Rosa Luxemburg dirige la Cause ouvrière jusqu »à sa suppression en juillet 1896 et défend également le programme du SDKP à l »étranger par des essais spéciaux. Dans La Pologne indépendante et la cause des travailleurs, elle écrit : « Le socialisme et le nationalisme sont incompatibles, non seulement en Pologne mais en général. Le nationalisme était un subterfuge de la bourgeoisie : si les travailleurs y adhéraient, ils mettraient en danger leur propre libération, puisque la bourgeoisie serait plus susceptible de s »allier avec les dirigeants respectifs contre leurs propres travailleurs face à une révolution sociale menaçante. Ce faisant, elle a toujours établi un lien entre les expériences polonaises et celles d »autres pays, rendant souvent compte de grèves et de manifestations étrangères, essayant ainsi de promouvoir une conscience de classe internationale. Depuis lors, elle est détestée par ses adversaires politiques à l »intérieur et à l »extérieur de la social-démocratie et fait souvent l »objet d »attaques antisémites. Les membres du groupe des Cent Noirs, par exemple, ont écrit que leur « poison » inculquait aux travailleurs polonais la haine de leur propre patrie ; que cette « éjection juive » accomplissait une « œuvre de destruction diabolique » visant au « meurtre de la Pologne ».

Pour le congrès de 1896 de la Deuxième Internationale à Londres, Rosa Luxemburg défend sa ligne dans des journaux sociaux-démocrates tels que Vorwärts et Neue Zeit. Elle a obtenu un débat à ce sujet et a trouvé Robert Seidel, Jean Jaurès et Alexander Parvus, entre autres, comme partisans. Karl Kautsky, Wilhelm Liebknecht et Victor Adler, en revanche, ont rejeté sa position. Adler, un représentant de l »austro-marxisme, l »insulte en la qualifiant d » »oie doctrinaire » et tente de faire circuler une contre-déclaration au sein du SPD. Lors du Congrès, le PPS souhaite que l »indépendance de la Pologne soit établie comme un objectif nécessaire de l »Internationale et soupçonne plusieurs représentants du SDKP d »être des agents secrets tsaristes. Cette fois, cependant, Rosa Luxemburg et le SDKP ont été admis en tant que représentants indépendants de la social-démocratie polonaise. Elle a surpris le congrès avec une contre-résolution selon laquelle l »indépendance nationale ne pouvait être un point possible du programme d »un parti socialiste. La majorité a accepté une version de compromis qui affirmait le droit des peuples à l »autodétermination en général, sans mentionner la Pologne.
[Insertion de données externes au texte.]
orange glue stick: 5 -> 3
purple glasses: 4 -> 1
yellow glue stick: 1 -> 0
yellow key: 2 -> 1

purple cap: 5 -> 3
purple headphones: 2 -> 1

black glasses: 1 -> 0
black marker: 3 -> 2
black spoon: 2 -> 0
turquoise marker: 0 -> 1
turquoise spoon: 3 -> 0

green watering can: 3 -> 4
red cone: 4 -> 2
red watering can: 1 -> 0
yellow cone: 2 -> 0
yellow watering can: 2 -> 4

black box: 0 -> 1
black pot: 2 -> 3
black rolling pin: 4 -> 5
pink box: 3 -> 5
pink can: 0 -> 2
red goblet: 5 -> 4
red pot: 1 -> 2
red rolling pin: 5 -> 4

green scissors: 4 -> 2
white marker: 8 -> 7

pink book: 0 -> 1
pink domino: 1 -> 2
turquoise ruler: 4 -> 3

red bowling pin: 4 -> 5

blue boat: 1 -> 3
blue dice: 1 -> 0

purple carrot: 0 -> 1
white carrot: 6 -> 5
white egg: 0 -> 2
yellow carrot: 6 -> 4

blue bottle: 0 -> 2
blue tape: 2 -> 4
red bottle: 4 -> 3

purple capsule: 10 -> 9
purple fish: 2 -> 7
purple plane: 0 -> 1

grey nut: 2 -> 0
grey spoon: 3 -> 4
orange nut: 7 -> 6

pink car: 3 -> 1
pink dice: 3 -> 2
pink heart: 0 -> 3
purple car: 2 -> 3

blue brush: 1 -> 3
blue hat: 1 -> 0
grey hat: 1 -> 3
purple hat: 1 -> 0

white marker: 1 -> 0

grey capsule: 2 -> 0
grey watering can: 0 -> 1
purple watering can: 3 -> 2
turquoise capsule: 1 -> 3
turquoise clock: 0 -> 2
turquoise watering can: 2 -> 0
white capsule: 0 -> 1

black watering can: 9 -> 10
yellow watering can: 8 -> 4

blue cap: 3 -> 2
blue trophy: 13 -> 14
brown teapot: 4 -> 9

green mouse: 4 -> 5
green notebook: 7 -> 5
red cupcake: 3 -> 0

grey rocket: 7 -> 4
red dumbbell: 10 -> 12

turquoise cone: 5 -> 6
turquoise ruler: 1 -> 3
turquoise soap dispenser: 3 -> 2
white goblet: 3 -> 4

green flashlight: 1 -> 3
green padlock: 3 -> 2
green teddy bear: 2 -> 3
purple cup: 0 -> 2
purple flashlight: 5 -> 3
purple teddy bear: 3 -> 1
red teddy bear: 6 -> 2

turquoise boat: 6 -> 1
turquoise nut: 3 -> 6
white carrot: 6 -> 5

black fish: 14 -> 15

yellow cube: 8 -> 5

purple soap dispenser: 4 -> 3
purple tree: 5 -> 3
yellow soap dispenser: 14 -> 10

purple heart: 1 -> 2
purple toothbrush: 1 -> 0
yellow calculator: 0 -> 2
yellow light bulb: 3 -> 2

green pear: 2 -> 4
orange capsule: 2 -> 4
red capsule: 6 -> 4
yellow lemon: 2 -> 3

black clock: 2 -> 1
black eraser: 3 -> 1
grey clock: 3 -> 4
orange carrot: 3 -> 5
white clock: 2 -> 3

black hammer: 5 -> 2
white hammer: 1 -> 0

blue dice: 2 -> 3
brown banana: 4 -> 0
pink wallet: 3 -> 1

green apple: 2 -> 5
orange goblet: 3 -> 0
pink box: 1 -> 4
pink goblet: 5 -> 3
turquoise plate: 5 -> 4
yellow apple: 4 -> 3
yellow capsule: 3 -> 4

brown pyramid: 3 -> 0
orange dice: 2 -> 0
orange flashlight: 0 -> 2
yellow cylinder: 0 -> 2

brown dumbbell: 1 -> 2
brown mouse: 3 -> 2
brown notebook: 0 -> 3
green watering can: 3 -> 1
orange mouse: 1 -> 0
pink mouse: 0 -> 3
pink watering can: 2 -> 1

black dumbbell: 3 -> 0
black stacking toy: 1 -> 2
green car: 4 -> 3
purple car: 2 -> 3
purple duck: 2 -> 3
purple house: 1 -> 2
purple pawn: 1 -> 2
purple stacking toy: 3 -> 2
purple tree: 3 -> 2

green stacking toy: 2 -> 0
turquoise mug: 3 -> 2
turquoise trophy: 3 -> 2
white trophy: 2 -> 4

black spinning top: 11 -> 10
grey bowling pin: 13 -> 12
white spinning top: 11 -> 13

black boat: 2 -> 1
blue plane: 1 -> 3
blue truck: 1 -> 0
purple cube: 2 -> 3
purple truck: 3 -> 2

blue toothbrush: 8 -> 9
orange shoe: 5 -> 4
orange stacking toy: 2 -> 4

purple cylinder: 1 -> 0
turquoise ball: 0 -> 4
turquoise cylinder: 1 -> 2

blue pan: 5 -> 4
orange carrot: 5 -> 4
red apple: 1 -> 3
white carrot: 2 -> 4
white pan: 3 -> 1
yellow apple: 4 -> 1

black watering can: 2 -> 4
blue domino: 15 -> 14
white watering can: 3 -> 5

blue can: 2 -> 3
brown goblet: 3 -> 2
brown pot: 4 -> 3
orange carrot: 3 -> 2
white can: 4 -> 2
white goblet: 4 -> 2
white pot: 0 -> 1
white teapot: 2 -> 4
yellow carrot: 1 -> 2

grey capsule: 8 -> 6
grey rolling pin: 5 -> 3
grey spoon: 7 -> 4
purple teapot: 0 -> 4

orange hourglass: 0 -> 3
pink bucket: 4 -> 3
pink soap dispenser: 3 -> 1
Après le congrès, Rosa Luxemburg écrit des articles pour le Sächsische Arbeiterzeitung sur les problèmes d »organisation de la social-démocratie allemande et autrichienne et sur les chances de la social-démocratie dans l »Empire ottoman. Elle a plaidé pour la dissolution de cet empire afin de permettre aux Turcs et aux autres nations de développer le capitalisme pour le moment. Marx et Engels avaient eu raison en leur temps de dire que la Russie tsariste était le bastion de la réaction et devait être affaiblie par tous les moyens, mais les conditions avaient changé. Une fois encore, les principaux sociaux-démocrates comme Kautsky, Plekhanov et Adler la contredisent publiquement. Elle a ainsi été connue bien au-delà de la Pologne comme une penseuse socialiste dont les opinions préoccupaient les gens. Elle a poursuivi toute sa vie sa lutte sans compromis contre le nationalisme dans le mouvement ouvrier. Cette position l »isole d »abord presque complètement et lui vaut de nombreux conflits amers, notamment au sein du SPD à partir de 1898 et avec Lénine à partir de 1903.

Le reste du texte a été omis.